お客さまを理解するためのフィルターを持つ
2018.08.06岡村 衡一郎
「お客さまを理解しようとしているか」と聞かれれば、例外なく「している」と答えるビジネスマンばかりだろう。
背景には各社各様の実践がある。お客さまの声を聞くようにしている。
何が売れ、何が売れていないかといった結果から対策を考えているなどだ。
しかし、理解する取り組みが上手な繁盛企業は、お客さまを理解するフィルターの精度に違いがある。
理解がうまい企業は自社を相対化する能力が高い。
複数いるお客さまの欲求を分けて考え、それぞれのお客さま層にとっての最適値を出そうとする。
逆に繁盛に陰りがみえる企業は、自分にこだわって相手が見えにくくなっている。
話が若干難しくなってきたが、吉永小百合さんと山本リンダさんの比較で考えてもらえばその違いが分かると思う。
両者ともに偉大なスターである。
山本リンダさんは、うららうららで、エネルギーをあたえた。
吉永小百合さんは時代にマッチする演技で感動を与え、成熟期の今、昔とは異なるトーンの演技で活躍を続けている。

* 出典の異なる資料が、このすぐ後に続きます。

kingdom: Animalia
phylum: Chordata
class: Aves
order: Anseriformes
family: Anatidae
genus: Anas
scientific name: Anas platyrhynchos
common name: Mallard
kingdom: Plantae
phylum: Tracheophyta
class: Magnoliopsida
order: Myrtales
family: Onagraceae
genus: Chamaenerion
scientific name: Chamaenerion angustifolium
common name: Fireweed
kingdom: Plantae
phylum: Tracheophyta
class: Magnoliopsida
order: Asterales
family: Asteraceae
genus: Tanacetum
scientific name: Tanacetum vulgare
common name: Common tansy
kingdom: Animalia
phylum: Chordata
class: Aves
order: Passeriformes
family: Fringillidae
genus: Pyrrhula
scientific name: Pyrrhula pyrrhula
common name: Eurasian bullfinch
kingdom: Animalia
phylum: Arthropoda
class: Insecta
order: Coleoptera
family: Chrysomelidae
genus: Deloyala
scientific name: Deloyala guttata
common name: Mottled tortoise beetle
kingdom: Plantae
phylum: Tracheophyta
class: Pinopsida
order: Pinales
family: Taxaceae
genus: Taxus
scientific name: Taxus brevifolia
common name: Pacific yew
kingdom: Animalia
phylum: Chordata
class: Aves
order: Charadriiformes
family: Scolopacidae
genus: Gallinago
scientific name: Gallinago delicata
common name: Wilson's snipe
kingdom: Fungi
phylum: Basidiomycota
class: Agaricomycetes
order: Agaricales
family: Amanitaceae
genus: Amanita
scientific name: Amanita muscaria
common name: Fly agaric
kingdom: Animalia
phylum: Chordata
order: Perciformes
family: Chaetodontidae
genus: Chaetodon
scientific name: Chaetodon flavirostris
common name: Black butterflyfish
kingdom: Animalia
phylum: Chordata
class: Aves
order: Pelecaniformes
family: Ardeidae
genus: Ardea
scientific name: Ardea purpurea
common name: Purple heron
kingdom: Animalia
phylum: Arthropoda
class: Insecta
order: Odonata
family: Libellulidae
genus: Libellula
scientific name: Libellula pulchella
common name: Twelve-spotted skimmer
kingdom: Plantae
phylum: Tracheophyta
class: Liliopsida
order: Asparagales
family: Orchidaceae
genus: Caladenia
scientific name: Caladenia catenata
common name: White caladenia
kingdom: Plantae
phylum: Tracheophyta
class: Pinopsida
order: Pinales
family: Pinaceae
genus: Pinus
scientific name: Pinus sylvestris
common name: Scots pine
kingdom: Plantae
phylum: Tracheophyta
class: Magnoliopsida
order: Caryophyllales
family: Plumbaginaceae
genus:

自身の芯は変えずに相手への適応のし方を絶えず考えている小百合さんは今もスターであり続ける。
演技力を相対的にどう発揮していけばいいのかを考え、時代に応じて変えるのが、自己の相対化能力だ。
企業も同じことである。
相手から支持がなければ続かない。
マーケットを考えながら、自分たちをずらし続けていく必要がある。
同じところにとどまった、かつてのブランドはすべて衰退していったのだ。
自社の相対化能力を高めるためには、情報の取り方を変える図 1と図 2 のような今のお客さまを理解し、これからのお客さまをつかむためのフィルターがいる。
図 1 は今見え隠れするお客さまを理解するための 16ボックスだ。
図 2 のフィルターは、これからの変化をとらえる情報の窓、自社の外側で起こっていることをとらえる16 の窓だ。
図 1 は、現在支持されているお客さま層はなるべく客観的に考えていくための道具だ。
まずは、横軸にお客さまの好みを三つに分ける。
次に今支持されている属性と自分たちでそうさせることができた原因や、できていない理由をあぶりだす。
そして対策を明らかにして取り組んでいく。
自社の強みを核に相手本位で広げていくための作戦のベースをなす道具だ。
図 2 は、よりマクロに市場との関係を振り返り、修正をかけていくための道具になる。
自社の支持されている理由、他社はどうか。
そして、双方を利用しない人、まだ見ぬお客さまにとって必要となる存在に自分たちを広げていくには何ができるのか。
時間軸と空間軸をより広くとって変化の方向を考えていける。
企業は得手にて滅びる。
原因は過去の支持を独善的にみる作用が強くなるためである。